OpenAI will use FT media to train AI systems

Under the agreement, ChatGPT users will receive summaries and excerpts of The Financial Times content and links to articles 
 
 
 
OpenAI

Financial Times signed a contract with the ChatGPT project. OpenAI licenses its content. It is used to train artificial intelligence systems. 
 
FT will receive anonymous payments as part of the agreement, which is the final agreement between OpenAI and the publishers. 
 
In the program, ChatGPT users  receive links to articles as well as summaries and quotes from FT journalists in response to replies where appropriate. FT Group CEO John Ridding said it was "great" that AI companies were paying advertisers for their tools. 
 
The New York Times is suing OpenAI and its main investor, Microsoft, for using its content to train large-scale language models, technologies that power conversations, such as ChatGPT. 
 
 
 
“OpenAI understands the importance of transparency, accountability, and pricing—all of which are important to us,” Ridding said. “It is also clear that these products contain reliable markets for the benefit of consumers.” 

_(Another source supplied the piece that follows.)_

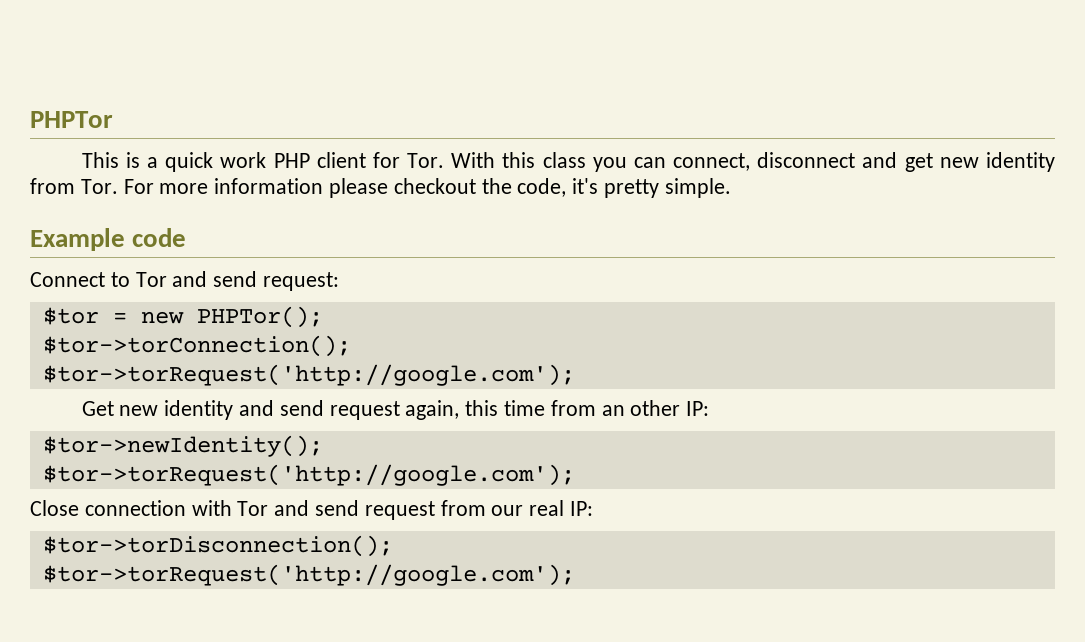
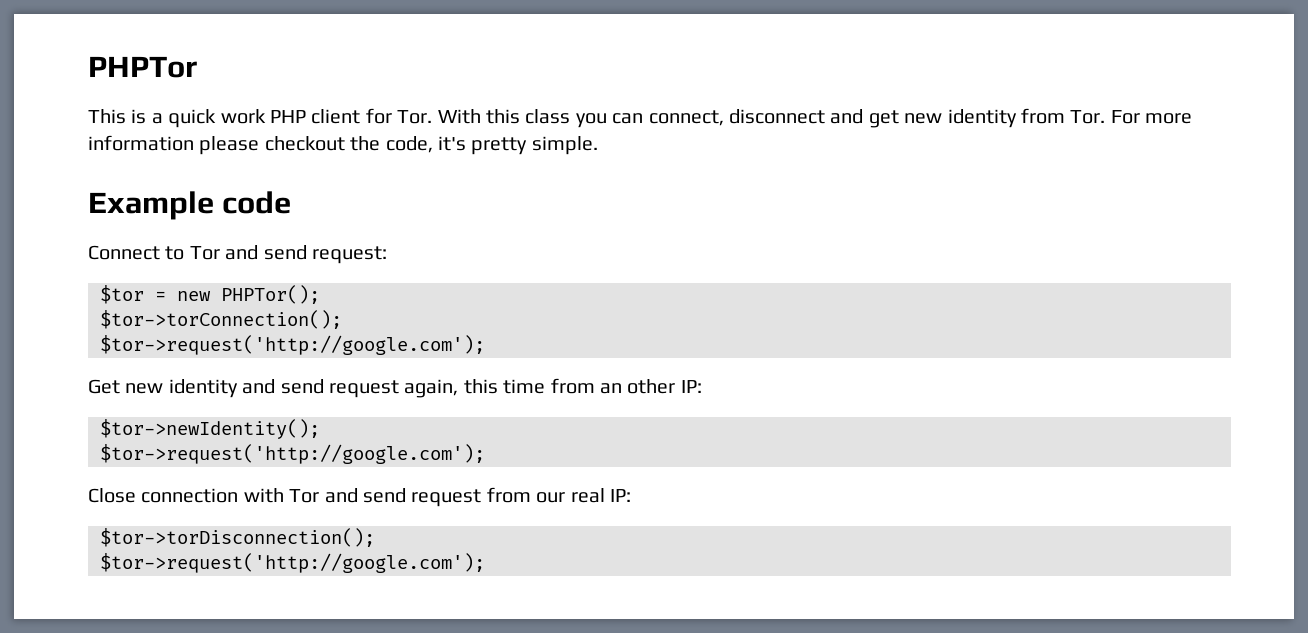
[42,364,575,386] $tor->torRequest('http://google.com'); -> [100,335,485,355] $tor->request('http://google.com');
[42,464,575,486] $tor->torRequest('http://google.com'); -> [100,444,485,464] $tor->request('http://google.com');
[42,564,575,586] $tor->torRequest('http://google.com'); -> [100,553,485,573] $tor->request('http://google.com');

 OpenAI  signed a similar agreement with Germany's Axel Springer, which owns American news agency Associated Press, France's Le Monde, El PaĆ­s Prisa Media, and published the Bild document. Brad Lightcap, OpenAI's chief operating officer, said it's important for the company to "represent good media because these products are successful." 
 
“As with any transformative technology, there may be great advances and great problems, but what is impossible is turning back the clock,” he said. Chats like 
 
ChatGPT are at the forefront of advances in artificial intelligence generative word-of-mouth technology that can generate original text, images or audio from simple handwritten text. 
 
However,  models using these tools are trained on large amounts of data  from the Internet, including copyrighted text. 
 
 
 
Getty Images, owner of one of the world's largest photo collections, is suing the company behind the Stable Diffusion video in the UK on  similar grounds. Last year, the FT's editor, Roula Khalaf,  said in an open letter that her editorial team  would "seek to improve AI tools" and train journalists to use AI-generated "stories". However, with the help of technology, this will be kept transparent and the media will be written by humans, he said. 
 
Niamh Burns,  senior research analyst at Enders Analysis, said the FT's "high-quality" content will drive OpenAI and improve chatbot results. 
 
“The tools will be of real value for OpenAI in terms of deploying a chatbot that can provide real, high-quality answers to questions from users who need up-to-date information,” he said. “FT's products and strengths also mean they are at the forefront of any substitution effects that  AI products bring to consumers,” he said.